Paul Ryan dagegen ist stark beeinflusst von den Schriften libertärer Denker wie der aus Russland emigrierten Philosophin Ayn Rand, den österreichischen Ökonomen Ludwig von Mises und Friedrich von Hayek, sowie dem amerikanischen Ökonomen Milton Friedman, dabei aber weder fremdenfeindlich noch feindselig gegenüber Intellektuellen. Es ist sein Bekenntnis zu einem starken Individualismus und der freien Marktwirtschaft, die verbindende Gemeinsamkeit dieser Denker, das ihn dazu führt, für eine drastisch reduzierte Rolle des Staates im Leben der einzelnen Individuen einzutreten. Als Vorsitzender des Haushaltsausschusses im Repräsentantenhaus und Autor des republikanischen Gegenentwurfs zu den beträchtlichen Bundeshaushaltsausgaben, die Präsident Obama für 2012 und 2013 vorlegte, hat Ryan massive Steuer- und Ausgabenkürzungen gefordert. Auch Medicare, die bundesweite Krankenversicherung für Rentner, würde dann eingestellt werden. Stattdessen würden Senioren einen Gutschein erhalten, den sie sich beim Abschluss einer privaten Krankenversicherung anrechnen lassen könnten.

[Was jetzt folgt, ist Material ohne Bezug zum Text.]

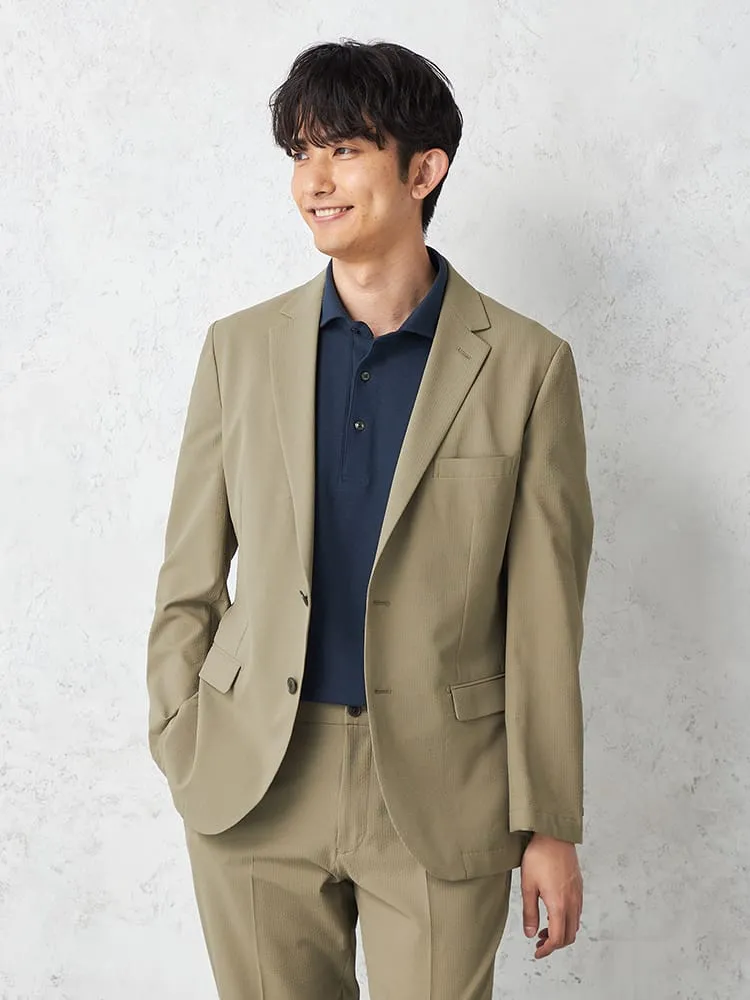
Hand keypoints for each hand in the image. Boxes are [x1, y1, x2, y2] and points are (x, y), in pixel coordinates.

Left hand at [519, 833, 582, 958]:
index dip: (547, 949)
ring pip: (575, 924)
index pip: (558, 938)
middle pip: (569, 935)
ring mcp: (577, 894)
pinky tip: (553, 912)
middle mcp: (572, 902)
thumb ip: (529, 912)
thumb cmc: (539, 856)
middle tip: (539, 942)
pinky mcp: (578, 887)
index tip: (537, 952)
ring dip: (561, 932)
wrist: (554, 835)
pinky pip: (576, 912)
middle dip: (555, 944)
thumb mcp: (528, 885)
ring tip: (544, 928)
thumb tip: (530, 933)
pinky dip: (567, 920)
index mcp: (559, 905)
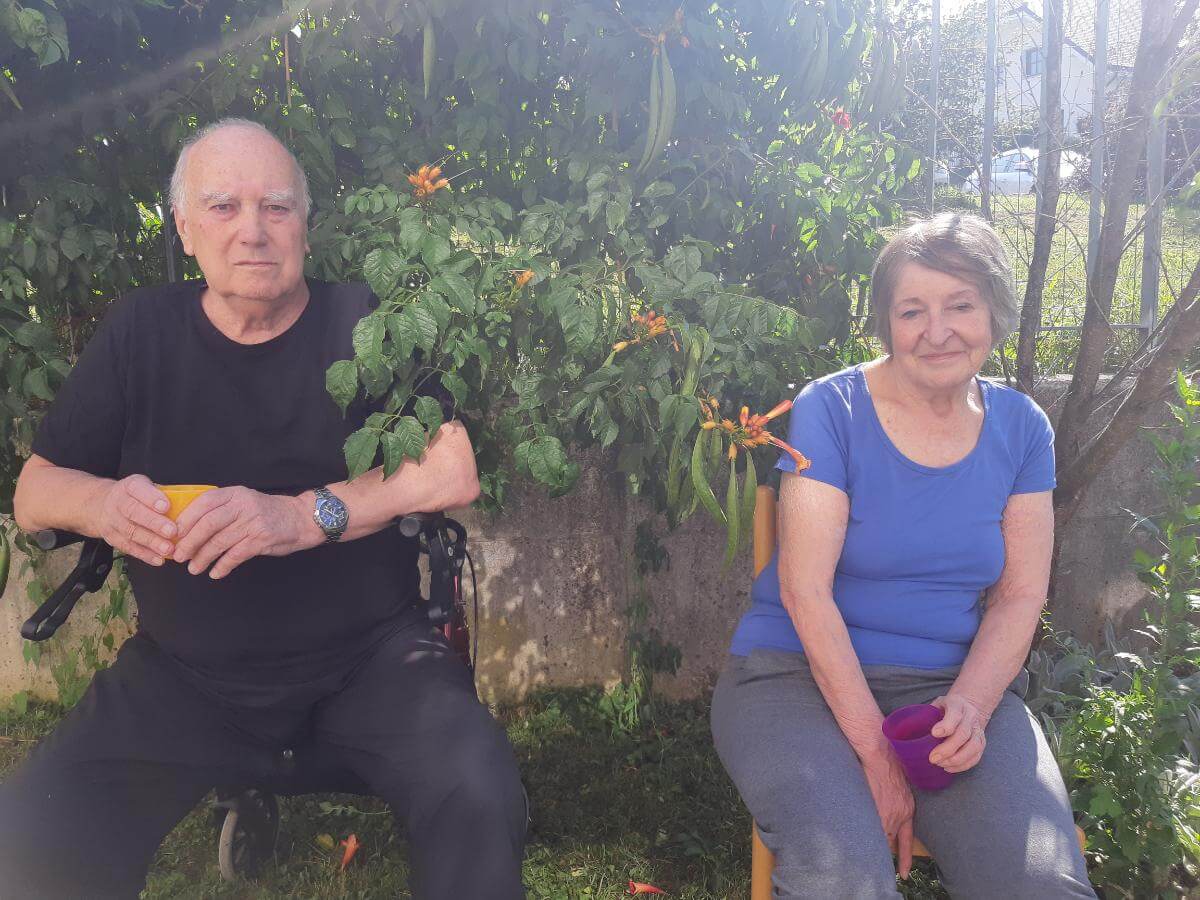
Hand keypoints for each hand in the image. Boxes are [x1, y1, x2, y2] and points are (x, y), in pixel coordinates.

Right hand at [95, 475, 175, 565]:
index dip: (151, 498)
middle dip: (154, 523)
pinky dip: (144, 554)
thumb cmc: (136, 496)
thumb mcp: (146, 486)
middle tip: (172, 531)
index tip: (166, 506)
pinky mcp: (112, 538)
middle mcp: (117, 502)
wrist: (101, 505)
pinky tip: (158, 559)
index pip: (138, 489)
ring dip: (151, 542)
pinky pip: (128, 547)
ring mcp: (112, 521)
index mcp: (129, 486)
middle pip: (133, 512)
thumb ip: (163, 493)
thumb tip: (192, 503)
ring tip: (168, 549)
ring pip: (131, 532)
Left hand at [171, 487, 319, 578]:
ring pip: (220, 541)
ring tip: (194, 568)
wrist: (301, 518)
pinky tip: (216, 573)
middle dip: (190, 542)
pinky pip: (236, 555)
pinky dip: (223, 566)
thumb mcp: (245, 501)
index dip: (185, 520)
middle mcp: (243, 505)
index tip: (173, 535)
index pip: (203, 503)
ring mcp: (253, 522)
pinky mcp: (262, 539)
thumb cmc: (268, 512)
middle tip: (178, 556)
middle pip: (208, 524)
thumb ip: (222, 509)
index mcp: (235, 493)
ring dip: (203, 557)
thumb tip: (189, 528)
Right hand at [861, 753, 915, 877]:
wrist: (880, 755)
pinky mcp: (876, 809)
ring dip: (872, 838)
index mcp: (908, 808)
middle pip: (891, 840)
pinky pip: (871, 828)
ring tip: (863, 838)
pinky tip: (856, 832)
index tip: (904, 874)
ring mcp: (889, 814)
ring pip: (880, 835)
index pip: (907, 840)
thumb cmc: (887, 764)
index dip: (905, 858)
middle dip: (883, 845)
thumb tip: (886, 807)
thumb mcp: (897, 785)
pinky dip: (864, 831)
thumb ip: (894, 800)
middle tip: (876, 855)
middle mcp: (902, 815)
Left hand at [929, 693, 989, 772]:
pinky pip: (976, 756)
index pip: (955, 714)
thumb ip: (927, 714)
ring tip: (941, 765)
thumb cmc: (946, 707)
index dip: (946, 725)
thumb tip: (910, 727)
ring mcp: (978, 730)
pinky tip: (949, 767)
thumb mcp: (936, 704)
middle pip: (963, 734)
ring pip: (974, 747)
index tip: (934, 734)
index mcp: (957, 704)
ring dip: (957, 759)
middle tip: (933, 758)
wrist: (968, 705)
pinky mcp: (981, 742)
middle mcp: (970, 717)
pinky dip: (963, 765)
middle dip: (948, 749)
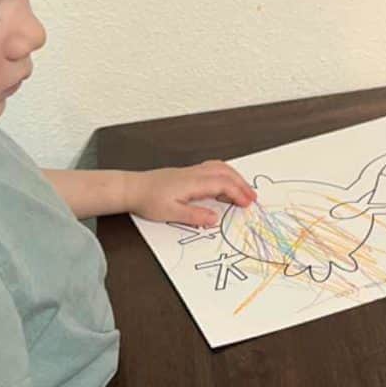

Suche nach ernsthafter Debatte
Es gilt also eine ernsthafte Auseinandersetzung über mögliche Wege aus der katastrophalen Haushaltskrise sowie die eng damit verbundene Frage der angemessenen Rolle des Staates im Leben einzelner Individuen zu führen. Wird die Freiheit des Individuums immer am besten durch einen möglichst schlanken und zurückhaltenden Staat garantiert? Oder ist es vielmehr die Aufgabe des Staates ausgeglichene Startbedingungen zu schaffen, so dass jeder seine Freiheiten unabhängig von seiner sozialen Herkunft auch tatsächlich ausüben kann? Darüber hinaus ist es keineswegs klar, dass die von Paul Ryan favorisierten Lösungen durch den Markt wirklich immer staatlichen Programmen vorzuziehen sind. Selbst liberale Ökonomen wissen, dass man den Staat gerade in jenen Bereichen benötigt, in denen der Markt versagt. Ausserdem kann zumindest ein Teil der Verantwortung für die derzeitige Wirtschafts- und Finanzkrise der zu lang anhaltenden Periode staatlicher Deregulierungen zugeschrieben werden.

Vor der Nominierung Paul Ryans durch die Republikaner sah es so aus, als ob die Kandidaten eine ernsthafte Debatte über Inhalte zugunsten von persönlichen Angriffen auf ihre Gegner vermeiden würden. Mit etwas Glück, wird sich die Diskussion zukünftig weniger um die Kandidaten selbst drehen, als um das, wofür sie eintreten.